● Goal of the exercise:
Put every line of the data below into a Markdown table with the columns Row and Line, numbering the rows in order and leaving out blank lines.

----------

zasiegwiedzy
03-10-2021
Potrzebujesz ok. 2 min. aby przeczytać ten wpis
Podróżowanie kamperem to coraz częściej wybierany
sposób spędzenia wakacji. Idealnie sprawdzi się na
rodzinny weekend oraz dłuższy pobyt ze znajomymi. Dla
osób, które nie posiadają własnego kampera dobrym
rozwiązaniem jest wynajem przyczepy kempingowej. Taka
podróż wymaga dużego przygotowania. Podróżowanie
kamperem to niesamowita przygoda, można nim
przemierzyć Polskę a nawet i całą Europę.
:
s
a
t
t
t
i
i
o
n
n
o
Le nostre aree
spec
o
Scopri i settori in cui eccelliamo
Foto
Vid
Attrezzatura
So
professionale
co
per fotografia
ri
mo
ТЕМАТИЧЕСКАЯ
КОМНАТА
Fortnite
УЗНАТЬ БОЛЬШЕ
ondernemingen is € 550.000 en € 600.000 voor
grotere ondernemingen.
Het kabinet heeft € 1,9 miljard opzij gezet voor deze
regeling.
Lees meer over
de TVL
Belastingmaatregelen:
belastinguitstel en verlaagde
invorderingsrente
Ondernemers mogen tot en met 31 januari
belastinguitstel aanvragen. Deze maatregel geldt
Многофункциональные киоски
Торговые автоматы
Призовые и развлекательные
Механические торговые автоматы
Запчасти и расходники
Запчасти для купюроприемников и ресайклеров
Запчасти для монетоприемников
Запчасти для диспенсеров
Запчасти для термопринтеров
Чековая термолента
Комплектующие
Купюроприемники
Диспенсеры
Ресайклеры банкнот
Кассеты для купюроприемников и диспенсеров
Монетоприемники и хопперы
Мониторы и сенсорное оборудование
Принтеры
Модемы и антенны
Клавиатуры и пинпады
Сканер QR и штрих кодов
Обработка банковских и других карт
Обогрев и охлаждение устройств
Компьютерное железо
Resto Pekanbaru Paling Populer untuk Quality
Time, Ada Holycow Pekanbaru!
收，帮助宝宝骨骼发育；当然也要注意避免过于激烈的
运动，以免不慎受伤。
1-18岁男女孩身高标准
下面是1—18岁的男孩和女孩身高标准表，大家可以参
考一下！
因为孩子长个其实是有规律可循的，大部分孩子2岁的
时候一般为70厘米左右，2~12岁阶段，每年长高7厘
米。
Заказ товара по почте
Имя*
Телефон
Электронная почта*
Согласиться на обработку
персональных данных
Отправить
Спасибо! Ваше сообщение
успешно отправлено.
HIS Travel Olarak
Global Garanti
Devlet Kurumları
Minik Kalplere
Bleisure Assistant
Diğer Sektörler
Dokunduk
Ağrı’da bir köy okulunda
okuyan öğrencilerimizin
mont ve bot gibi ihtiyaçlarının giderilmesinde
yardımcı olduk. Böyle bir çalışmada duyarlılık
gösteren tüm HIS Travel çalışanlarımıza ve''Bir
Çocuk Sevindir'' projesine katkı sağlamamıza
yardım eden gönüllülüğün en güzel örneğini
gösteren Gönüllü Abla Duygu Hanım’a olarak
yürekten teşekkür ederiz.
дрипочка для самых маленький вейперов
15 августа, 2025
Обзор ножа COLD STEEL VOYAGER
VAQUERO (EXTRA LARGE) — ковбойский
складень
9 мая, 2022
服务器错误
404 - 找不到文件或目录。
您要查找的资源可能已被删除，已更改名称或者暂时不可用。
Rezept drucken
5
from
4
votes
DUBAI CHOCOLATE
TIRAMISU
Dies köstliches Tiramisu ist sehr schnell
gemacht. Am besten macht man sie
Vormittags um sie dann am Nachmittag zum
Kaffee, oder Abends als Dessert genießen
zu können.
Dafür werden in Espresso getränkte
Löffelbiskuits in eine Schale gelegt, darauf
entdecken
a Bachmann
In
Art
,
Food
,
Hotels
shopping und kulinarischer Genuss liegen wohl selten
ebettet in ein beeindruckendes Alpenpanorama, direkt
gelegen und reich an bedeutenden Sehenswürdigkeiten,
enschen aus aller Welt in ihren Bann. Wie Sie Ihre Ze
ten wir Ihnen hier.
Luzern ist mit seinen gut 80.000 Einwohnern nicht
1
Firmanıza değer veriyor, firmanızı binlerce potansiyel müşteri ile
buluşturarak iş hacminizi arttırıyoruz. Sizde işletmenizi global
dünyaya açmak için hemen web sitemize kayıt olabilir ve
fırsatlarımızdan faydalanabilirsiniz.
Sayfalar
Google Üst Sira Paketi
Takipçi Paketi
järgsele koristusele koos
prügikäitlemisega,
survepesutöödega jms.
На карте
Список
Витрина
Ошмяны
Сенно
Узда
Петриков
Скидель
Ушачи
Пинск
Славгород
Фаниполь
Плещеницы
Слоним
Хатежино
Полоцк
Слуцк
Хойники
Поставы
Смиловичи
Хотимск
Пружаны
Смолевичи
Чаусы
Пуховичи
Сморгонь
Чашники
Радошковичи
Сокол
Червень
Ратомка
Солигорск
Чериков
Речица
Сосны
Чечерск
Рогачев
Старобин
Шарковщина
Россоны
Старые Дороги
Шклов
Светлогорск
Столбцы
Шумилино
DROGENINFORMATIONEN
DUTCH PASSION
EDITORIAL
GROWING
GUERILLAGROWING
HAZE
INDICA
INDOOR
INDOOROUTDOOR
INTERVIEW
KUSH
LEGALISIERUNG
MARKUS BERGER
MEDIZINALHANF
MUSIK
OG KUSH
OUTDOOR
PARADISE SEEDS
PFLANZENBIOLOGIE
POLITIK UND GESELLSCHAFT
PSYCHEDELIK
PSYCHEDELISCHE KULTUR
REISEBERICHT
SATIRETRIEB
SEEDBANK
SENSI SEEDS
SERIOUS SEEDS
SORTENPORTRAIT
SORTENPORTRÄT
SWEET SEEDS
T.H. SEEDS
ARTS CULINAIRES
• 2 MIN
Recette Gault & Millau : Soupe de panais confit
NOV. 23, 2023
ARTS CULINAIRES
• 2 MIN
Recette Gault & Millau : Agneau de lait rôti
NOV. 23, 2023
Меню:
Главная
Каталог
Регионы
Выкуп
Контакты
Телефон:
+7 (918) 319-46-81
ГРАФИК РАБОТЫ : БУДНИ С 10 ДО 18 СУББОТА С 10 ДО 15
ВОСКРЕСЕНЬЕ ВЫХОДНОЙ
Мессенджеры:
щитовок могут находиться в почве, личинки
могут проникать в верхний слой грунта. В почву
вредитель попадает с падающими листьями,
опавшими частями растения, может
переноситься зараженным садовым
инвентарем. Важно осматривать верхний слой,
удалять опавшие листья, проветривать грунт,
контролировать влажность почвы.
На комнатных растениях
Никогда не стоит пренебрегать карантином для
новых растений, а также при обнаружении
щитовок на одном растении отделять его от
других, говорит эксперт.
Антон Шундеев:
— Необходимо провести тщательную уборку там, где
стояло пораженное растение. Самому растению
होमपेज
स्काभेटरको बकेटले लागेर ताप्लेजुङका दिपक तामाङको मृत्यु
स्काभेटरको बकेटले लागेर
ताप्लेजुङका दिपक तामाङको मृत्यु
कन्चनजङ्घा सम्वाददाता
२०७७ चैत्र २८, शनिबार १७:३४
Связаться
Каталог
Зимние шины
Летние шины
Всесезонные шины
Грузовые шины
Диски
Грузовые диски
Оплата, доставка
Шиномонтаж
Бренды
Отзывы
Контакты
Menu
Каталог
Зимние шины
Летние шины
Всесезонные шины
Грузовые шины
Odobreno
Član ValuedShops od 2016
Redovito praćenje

----------

● Task solution:
| Row | Line |
|---|---|
| 1 | zasiegwiedzy |
| 2 | 03-10-2021 |
| 3 | Potrzebujesz ok. 2 min. aby przeczytać ten wpis |
| 4 | Podróżowanie kamperem to coraz częściej wybierany |
| 5 | sposób spędzenia wakacji. Idealnie sprawdzi się na |
| 6 | rodzinny weekend oraz dłuższy pobyt ze znajomymi. Dla |
| 7 | osób, które nie posiadają własnego kampera dobrym |
| 8 | rozwiązaniem jest wynajem przyczepy kempingowej. Taka |
| 9 | podróż wymaga dużego przygotowania. Podróżowanie |
| 10 | kamperem to niesamowita przygoda, można nim |
| 11 | przemierzyć Polskę a nawet i całą Europę. |
| 12 | : |
| 13 | s |
| 14 | a |
| 15 | t |
| 16 | t |
| 17 | t |
| 18 | i |
| 19 | i |
| 20 | o |
| 21 | n |
| 22 | n |
| 23 | o |
| 24 | Le nostre aree |
| 25 | spec |
| 26 | o |
| 27 | Scopri i settori in cui eccelliamo |
| 28 | Foto |
| 29 | Vid |
| 30 | Attrezzatura |
| 31 | So |
| 32 | professionale |
| 33 | co |
| 34 | per fotografia |
| 35 | ri |
| 36 | mo |
| 37 | ТЕМАТИЧЕСКАЯ |
| 38 | КОМНАТА |
| 39 | Fortnite |
| 40 | УЗНАТЬ БОЛЬШЕ |
| 41 | ondernemingen is € 550.000 en € 600.000 voor |
| 42 | grotere ondernemingen. |
| 43 | Het kabinet heeft € 1,9 miljard opzij gezet voor deze |
| 44 | regeling. |
| 45 | Lees meer over |
| 46 | de TVL |
| 47 | Belastingmaatregelen: |
| 48 | belastinguitstel en verlaagde |
| 49 | invorderingsrente |
| 50 | Ondernemers mogen tot en met 31 januari |
| 51 | belastinguitstel aanvragen. Deze maatregel geldt |
| 52 | Многофункциональные киоски |
| 53 | Торговые автоматы |
| 54 | Призовые и развлекательные |
| 55 | Механические торговые автоматы |
| 56 | Запчасти и расходники |
| 57 | Запчасти для купюроприемников и ресайклеров |
| 58 | Запчасти для монетоприемников |
| 59 | Запчасти для диспенсеров |
| 60 | Запчасти для термопринтеров |
| 61 | Чековая термолента |
| 62 | Комплектующие |
| 63 | Купюроприемники |
| 64 | Диспенсеры |
| 65 | Ресайклеры банкнот |
| 66 | Кассеты для купюроприемников и диспенсеров |
| 67 | Монетоприемники и хопперы |
| 68 | Мониторы и сенсорное оборудование |
| 69 | Принтеры |
| 70 | Модемы и антенны |
| 71 | Клавиатуры и пинпады |
| 72 | Сканер QR и штрих кодов |
| 73 | Обработка банковских и других карт |
| 74 | Обогрев и охлаждение устройств |
| 75 | Компьютерное железо |
| 76 | Resto Pekanbaru Paling Populer untuk Quality |
| 77 | Time, Ada Holycow Pekanbaru! |
| 78 | 收，帮助宝宝骨骼发育；当然也要注意避免过于激烈的 |
| 79 | 运动，以免不慎受伤。 |
| 80 | 1-18岁男女孩身高标准 |
| 81 | 下面是1—18岁的男孩和女孩身高标准表，大家可以参 |
| 82 | 考一下！ |
| 83 | 因为孩子长个其实是有规律可循的，大部分孩子2岁的 |
| 84 | 时候一般为70厘米左右，2~12岁阶段，每年长高7厘 |
| 85 | 米。 |
| 86 | Заказ товара по почте |
| 87 | Имя* |
| 88 | Телефон |
| 89 | Электронная почта* |
| 90 | Согласиться на обработку |
| 91 | персональных данных |
| 92 | Отправить |
| 93 | Спасибо! Ваше сообщение |
| 94 | успешно отправлено. |
| 95 | HIS Travel Olarak |
| 96 | Global Garanti |
| 97 | Devlet Kurumları |
| 98 | Minik Kalplere |
| 99 | Bleisure Assistant |
| 100 | Diğer Sektörler |
| 101 | Dokunduk |
| 102 | Ağrı’da bir köy okulunda |
| 103 | okuyan öğrencilerimizin |
| 104 | mont ve bot gibi ihtiyaçlarının giderilmesinde |
| 105 | yardımcı olduk. Böyle bir çalışmada duyarlılık |
| 106 | gösteren tüm HIS Travel çalışanlarımıza ve''Bir |
| 107 | Çocuk Sevindir'' projesine katkı sağlamamıza |
| 108 | yardım eden gönüllülüğün en güzel örneğini |
| 109 | gösteren Gönüllü Abla Duygu Hanım’a olarak |
| 110 | yürekten teşekkür ederiz. |
| 111 | дрипочка для самых маленький вейперов |
| 112 | 15 августа, 2025 |
| 113 | Обзор ножа COLD STEEL VOYAGER |
| 114 | VAQUERO (EXTRA LARGE) — ковбойский |
| 115 | складень |
| 116 | 9 мая, 2022 |
| 117 | 服务器错误 |
| 118 | 404 - 找不到文件或目录。 |
| 119 | 您要查找的资源可能已被删除，已更改名称或者暂时不可用。 |
| 120 | Rezept drucken |
| 121 | 5 |
| 122 | from |
| 123 | 4 |
| 124 | votes |
| 125 | DUBAI CHOCOLATE |
| 126 | TIRAMISU |
| 127 | Dies köstliches Tiramisu ist sehr schnell |
| 128 | gemacht. Am besten macht man sie |
| 129 | Vormittags um sie dann am Nachmittag zum |
| 130 | Kaffee, oder Abends als Dessert genießen |
| 131 | zu können. |
| 132 | Dafür werden in Espresso getränkte |
| 133 | Löffelbiskuits in eine Schale gelegt, darauf |
| 134 | entdecken |
| 135 | a Bachmann |
| 136 | In |
| 137 | Art |
| 138 | , |
| 139 | Food |
| 140 | , |
| 141 | Hotels |
| 142 | shopping und kulinarischer Genuss liegen wohl selten |
| 143 | ebettet in ein beeindruckendes Alpenpanorama, direkt |
| 144 | gelegen und reich an bedeutenden Sehenswürdigkeiten, |
| 145 | enschen aus aller Welt in ihren Bann. Wie Sie Ihre Ze |
| 146 | ten wir Ihnen hier. |
| 147 | Luzern ist mit seinen gut 80.000 Einwohnern nicht |
| 148 | 1 |
| 149 | Firmanıza değer veriyor, firmanızı binlerce potansiyel müşteri ile |
| 150 | buluşturarak iş hacminizi arttırıyoruz. Sizde işletmenizi global |
| 151 | dünyaya açmak için hemen web sitemize kayıt olabilir ve |
| 152 | fırsatlarımızdan faydalanabilirsiniz. |
| 153 | Sayfalar |
| 154 | Google Üst Sira Paketi |
| 155 | Takipçi Paketi |
| 156 | järgsele koristusele koos |
| 157 | prügikäitlemisega, |
| 158 | survepesutöödega jms. |
| 159 | На карте |
| 160 | Список |
| 161 | Витрина |
| 162 | Ошмяны |
| 163 | Сенно |
| 164 | Узда |
| 165 | Петриков |
| 166 | Скидель |
| 167 | Ушачи |
| 168 | Пинск |
| 169 | Славгород |
| 170 | Фаниполь |
| 171 | Плещеницы |
| 172 | Слоним |
| 173 | Хатежино |
| 174 | Полоцк |
| 175 | Слуцк |
| 176 | Хойники |
| 177 | Поставы |
| 178 | Смиловичи |
| 179 | Хотимск |
| 180 | Пружаны |
| 181 | Смолевичи |
| 182 | Чаусы |
| 183 | Пуховичи |
| 184 | Сморгонь |
| 185 | Чашники |
| 186 | Радошковичи |
| 187 | Сокол |
| 188 | Червень |
| 189 | Ратомка |
| 190 | Солигорск |
| 191 | Чериков |
| 192 | Речица |
| 193 | Сосны |
| 194 | Чечерск |
| 195 | Рогачев |
| 196 | Старобин |
| 197 | Шарковщина |
| 198 | Россоны |
| 199 | Старые Дороги |
| 200 | Шклов |
| 201 | Светлогорск |
| 202 | Столбцы |
| 203 | Шумилино |
| 204 | DROGENINFORMATIONEN |
| 205 | DUTCH PASSION |
| 206 | EDITORIAL |
| 207 | GROWING |
| 208 | GUERILLAGROWING |
| 209 | HAZE |
| 210 | INDICA |
| 211 | INDOOR |
| 212 | INDOOROUTDOOR |
| 213 | INTERVIEW |
| 214 | KUSH |
| 215 | LEGALISIERUNG |
| 216 | MARKUS BERGER |
| 217 | MEDIZINALHANF |
| 218 | MUSIK |
| 219 | OG KUSH |
| 220 | OUTDOOR |
| 221 | PARADISE SEEDS |
| 222 | PFLANZENBIOLOGIE |
| 223 | POLITIK UND GESELLSCHAFT |
| 224 | PSYCHEDELIK |
| 225 | PSYCHEDELISCHE KULTUR |
| 226 | REISEBERICHT |
| 227 | SATIRETRIEB |
| 228 | SEEDBANK |
| 229 | SENSI SEEDS |
| 230 | SERIOUS SEEDS |
| 231 | SORTENPORTRAIT |
| 232 | SORTENPORTRÄT |
| 233 | SWEET SEEDS |
| 234 | T.H. SEEDS |
| 235 | ARTS CULINAIRES |
| 236 | • 2 MIN |
| 237 | Recette Gault & Millau : Soupe de panais confit |
| 238 | NOV. 23, 2023 |
| 239 | ARTS CULINAIRES |
| 240 | • 2 MIN |
| 241 | Recette Gault & Millau : Agneau de lait rôti |
| 242 | NOV. 23, 2023 |
| 243 | Меню: |
| 244 | Главная |
| 245 | Каталог |
| 246 | Регионы |
| 247 | Выкуп |
| 248 | Контакты |
| 249 | Телефон: |
| 250 | +7 (918) 319-46-81 |
| 251 | ГРАФИК РАБОТЫ : БУДНИ С 10 ДО 18 СУББОТА С 10 ДО 15 |
| 252 | ВОСКРЕСЕНЬЕ ВЫХОДНОЙ |
| 253 | Мессенджеры: |
| 254 | щитовок могут находиться в почве, личинки |
| 255 | могут проникать в верхний слой грунта. В почву |
| 256 | вредитель попадает с падающими листьями, |
| 257 | опавшими частями растения, может |
| 258 | переноситься зараженным садовым |
| 259 | инвентарем. Важно осматривать верхний слой, |
| 260 | удалять опавшие листья, проветривать грунт, |
| 261 | контролировать влажность почвы. |
| 262 | На комнатных растениях |
| 263 | Никогда не стоит пренебрегать карантином для |
| 264 | новых растений, а также при обнаружении |
| 265 | щитовок на одном растении отделять его от |
| 266 | других, говорит эксперт. |
| 267 | Антон Шундеев: |
| 268 | — Необходимо провести тщательную уборку там, где |
| 269 | стояло пораженное растение. Самому растению |
| 270 | होमपेज |
| 271 | स्काभेटरको बकेटले लागेर ताप्लेजुङका दिपक तामाङको मृत्यु |
| 272 | स्काभेटरको बकेटले लागेर |
| 273 | ताप्लेजुङका दिपक तामाङको मृत्यु |
| 274 | कन्चनजङ्घा सम्वाददाता |
| 275 | २०७७ चैत्र २८, शनिबार १७:३४ |
| 276 | Связаться |
| 277 | Каталог |
| 278 | Зимние шины |
| 279 | Летние шины |
| 280 | Всесезонные шины |
| 281 | Грузовые шины |
| 282 | Диски |
| 283 | Грузовые диски |
| 284 | Оплата, доставка |
| 285 | Шиномонтаж |
| 286 | Бренды |
| 287 | Отзывы |
| 288 | Контакты |
| 289 | Menu |
| 290 | Каталог |
| 291 | Зимние шины |
| 292 | Летние шины |
| 293 | Всесезонные шины |
| 294 | Грузовые шины |
| 295 | Odobreno |
| 296 | Član ValuedShops od 2016 |
| 297 | Redovito praćenje |